# Evic vtc mini need help



## Yoda (30/1/16)

So i built a nickel coil today (26g bought from vapeclub) did 15 wraps dual coil first came out to 0.05 ohm but i dont know if i am doing it correct the vapor is very very wispy and almost none vapor the flavor is the for a few seconds and then gone... dont know what i am doing wrong have locked the ohms need help urgently please!!


----------



## Marius Combrink (30/1/16)

Yoda said:


> So i built a nickel coil today (26g bought from vapeclub) did 15 wraps dual coil first came out to 0.05 ohm but i dont know if i am doing it correct the vapor is very very wispy and almost none vapor the flavor is the for a few seconds and then gone... dont know what i am doing wrong have locked the ohms need help urgently please!!


What temp are you running at


----------



## Yoda (30/1/16)

@Marius Combrink 420-430F


----------



## KingSize (30/1/16)

What mod and what tank are you using?


----------



## Yoda (30/1/16)

@KingSize evic vtc mini and velocity mini


----------



## KingSize (30/1/16)

I built quite a few ni200 builds in my subtank mini on my evic mini and found that anything below 0.12ohms was unstable.... you should buy ss316L and build with that.

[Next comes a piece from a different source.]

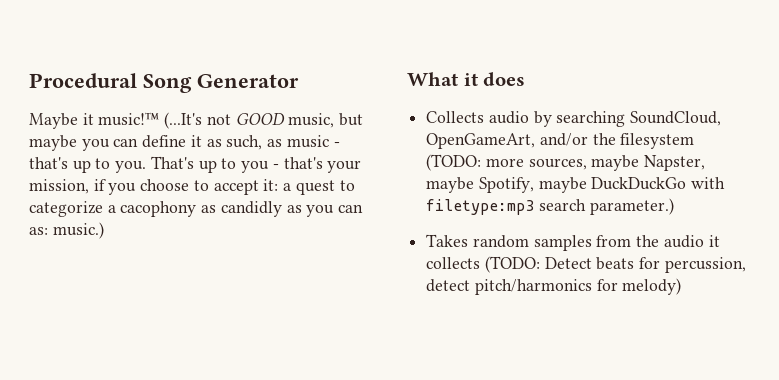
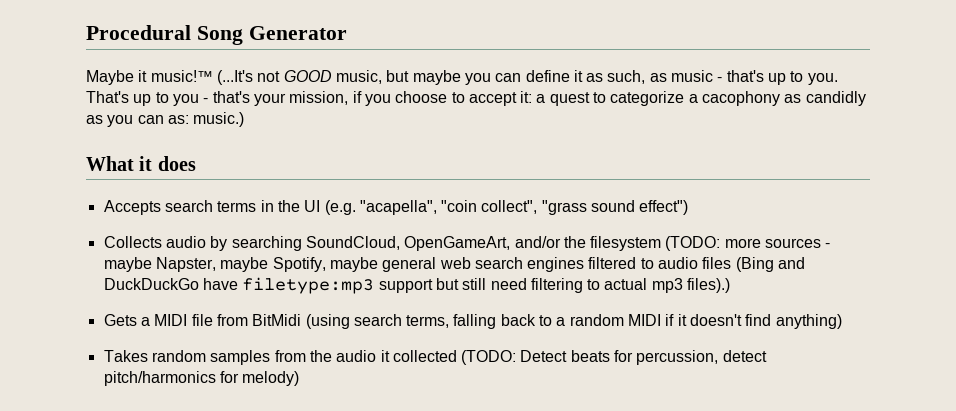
(526, 79) none -> [103,200,689,215] // Accepts search terms in the UI (e.g. "acapella", "coin collect", "grass sound effect")
[528,158,587,170] sources, -> [765,238,831,248] sources -
[591,177,726,190] [426,198,674,215] DuckDuckGo with filetype:mp3 search parameter.) -> [382,257,806,272] [103,277,731,294] [103,314,842,329] general web search engines filtered to audio files (Bing and DuckDuckGo have filetype:mp3 support but still need filtering to actual mp3 files).) // Gets a MIDI file from BitMidi (using search terms, falling back to a random MIDI if it doesn't find anything)
[426,257,481,269] collects -> [392,350,457,362] collected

Then you can also switch between power mode and temp control... just feels safer too LOL

Reactions: Useful 1


----------



## Nimatek (31/1/16)

What wattage are you running through the coil with the Temp Setting ? It sounds to me like the unit is kicking to temp protection but not pulsing the coil. 

Clean the 510 connector on the mod and the tank as well, could be bad contact leading to this as well.


----------



## Yoda (31/1/16)

Nimatek said:


> What wattage are you running through the coil with the Temp Setting ? It sounds to me like the unit is kicking to temp protection but not pulsing the coil.
> 
> Clean the 510 connector on the mod and the tank as well, could be bad contact leading to this as well.


Im using a dripper but yeah feels like when the temp is hit it flat lines and doesnt keep the temp


----------



## Nimatek (31/1/16)

Keep an eye on the screen, it should hit protection then start at a lower wattage and keep going. If your settings are such that it takes too long to cool the coil between pulses nothing will happen. Just change your wattage down 0.5w at a time and see if it gets better at the temp you have set. 

Sent from my LG-H815 using Tapatalk


----------